When I moved to the farm with my children, it never occurred to me that I would be raising farm kids. But it happened quickly that my kids did things I would never have dreamed of doing in my own childhood. They spend the day with no shirts. They chop wood with axes. They pee in the yard.

There was a moment, with each of these things, where I put my foot down. “Put on a shirt to sit at the table,” I said. But then sometime in the middle of this summer, I got tired of saying it. It seemed stupid. It seemed like a city rule, because in the city you wear a shirt most of the day anyway.

A city rule is a rule like “kids don’t use an ax”. It’s something that makes total sense, but in the country it’s not practical. We heat the house with wood. My husband chops wood all summer. So of course the kids want to chop wood. And probably using an ax is like using a gun: if you have a culture where it’s common, everyone is better at it.

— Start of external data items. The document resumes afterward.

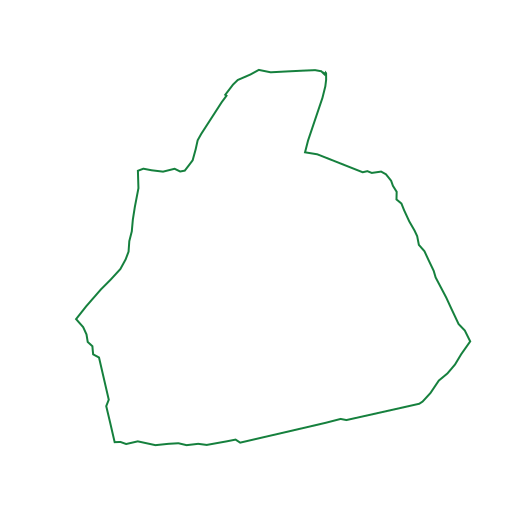 the district of Heiban, South Kordufan, Sudan, rotated 77°
{"feature_id": "16777658B58356083218961", "entity_name": "Heiban", "entity_type": "district", "adm_level": 2, "iso_a3": "SDN", "parent_name": "Sudan", "parent_adm1": "South Kordufan", "projection": "albers", "projection_center": [30.437, 11.168], "detail": "fine", "context": "isolated", "style": "outline", "palette": "green", "viewbox_px": 512, "rotation_deg": 77, "n_neighbors": 0, "source": "geoboundaries", "source_scale": "gbopen_adm2", "svg_char_len": 1530}
<svg xmlns="http://www.w3.org/2000/svg" viewBox="0 0 512 512"><g transform="rotate(77 256 256)"><path d="M387.4,66.5L375.6,69.3L367.9,73.9L351.3,77.5L339.3,80.0L317.3,85.8L310.4,86.2L299.2,88.7L289.2,90.8L281.8,94.8L272.9,94.5L266.9,95.8L256.7,98.9L244.7,101.4L237.6,102.5L232.5,106.4L225.1,104.5L218.4,106.8L213.1,107.4L205.6,111.0L201.9,115.1L201.1,124.5L198.4,128.4L198.4,133.2L170.7,173.4L166.0,184.9L155.2,179.3L116.9,155.7L106.3,150.3L100.0,148.0L93.7,146.6L93.3,146.8L94.6,147.3L94.1,147.7L94.4,147.8L93.4,148.5L94.0,148.7L93.4,149.1L90.7,150.8L88.2,156.6L85.9,168.9L83.2,183.9L80.3,200.4L75.3,211.4L77.9,220.6L80.2,233.1L80.4,234.2L83.8,239.8L92.0,249.7L92.5,249.3L93.2,248.7L98.3,254.7L124.6,281.8L130.1,286.8L138.5,290.8L148.5,296.2L152.7,301.2L156.8,306.2L156.6,310.9L152.7,315.7L152.9,327.6L149.0,338.4L145.6,346.1L146.4,351.9L163.5,355.3L180.9,363.0L192.8,367.8L204.1,371.5L213.0,376.1L223.1,379.2L230.0,383.8L238.2,391.1L246.3,402.9L253.5,414.4L266.6,432.5L277.0,445.5L280.9,443.4L286.4,440.4L294.3,438.8L301.9,439.3L307.1,435.7L311.2,436.3L315.2,436.8L319.6,431.8L339.4,431.8L357.9,431.8L359.6,431.8L362.9,431.8L368.6,435.7L385.7,435.6L387.2,435.6L400.4,435.6L405.6,435.6L406.7,429.9L410.0,424.8L410.0,412.9L414.0,404.4L417.7,396.5L419.3,383.6L421.0,373.7L424.7,366.2L426.0,354.6L429.0,346.5L430.0,326.4L430.3,317.2L434.3,313.4L434.2,225.6L433.8,210.2L436.2,204.8L436.7,130.2L435.3,126.4L428.8,116.9L418.5,105.9L413.5,95.9L406.5,86.5L397.8,78.1L387.4,66.5Z" fill="none" stroke="#15803d" stroke-width="2"/></g></svg>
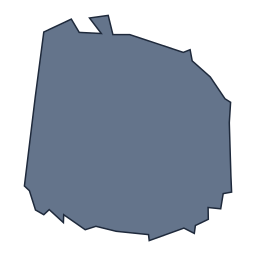 Jackson, Tennessee, United States of America (orthographic projection)
{"feature_id": "52423323B54776950346262", "entity_name": "Jackson", "entity_type": "district", "adm_level": 2, "iso_a3": "USA", "parent_name": "United States of America", "parent_adm1": "Tennessee", "projection": "orthographic", "projection_center": [-85.661, 36.368], "detail": "fine", "context": "isolated", "style": "filled", "palette": "slate", "viewbox_px": 256, "rotation_deg": 0, "n_neighbors": 0, "source": "geoboundaries", "source_scale": "gbopen_adm2", "svg_char_len": 558}
<svg xmlns="http://www.w3.org/2000/svg" viewBox="0 0 256 256"><path d="M35.4,95.9L24.4,186.0L29.4,190.7L35.5,210.0L43.8,214.7L49.2,209.6L63.4,222.6L63.7,214.7L85.2,229.7L95.9,226.3L116.2,231.3L148.5,234.6L149.2,240.6L183.9,228.1L194.3,233.4L195.4,225.5L208.3,219.3L208.1,207.5L220.7,208.8L223.2,193.6L231.6,192.1L230.9,175.7L229.3,122.7L230.6,102.3L225.0,98.8L210.3,77.0L192.2,60.9L190.1,49.7L183.3,52.4L129.7,34.6L112.9,34.6L108.2,15.4L89.5,18.0L101.3,33.5L79.2,32.4L71.3,19.1L43.8,32.0L35.4,95.9Z" fill="#64748b" stroke="#1e293b" stroke-width="1.5"/></svg>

We don’t have this discussion, though. My husband thinks it’s patently ridiculous to say no guns, no axes. So I capitulate. Not that the kids shoot guns. But it’s coming. I can tell. And before you criticize it, consider that the only way to keep the raccoons from eating the animals on the farm—because the raccoons are too smart about traps—is to shoot them. Or hit them with a bat over the head. Which is what my husband did when I moved here because I went nuts over the idea of a gun.

If we did not homeschool, my kids would have one culture. They would be in school in the country, maybe, and we would not be free to travel to NYC, or Vegas, or LA. We would not be able to drive each week to Chicago for cello lessons. We would not go to Madison for violin.

If we went to school in the city, the kids would have city friends. I would have a job where I support us in the city, and leaving the city to be on the farm for extended periods of time would be too hard.

Over the past few months, my kids have started saying ain’t on a regular basis. The first time I heard it, I was shocked. I identify with the demographic of overeducated ex-European Jews. We simply don’t say ain’t. And next, my youngest son is using double negatives, as in “She didn’t mean no harm.” At first I was stunned but then I waited and listened.

I noticed that the kids understand to use that language on the farm. In the city, they never use it. And I see the language of rural life and the language of city life as verbal evidence that homeschooling has allowed my kids to easily and regularly move between two different cultures.

So, what I’m saying is that to raise kids who can learn to move in and cope with dual cultures, really, you need to homeschool. Traditional school is the melting pot of all the cultures the kids have at home and school becomes the lowest common denominator of these cultures, so that the days can be orderly and systematic. It’s cultural agnosticism.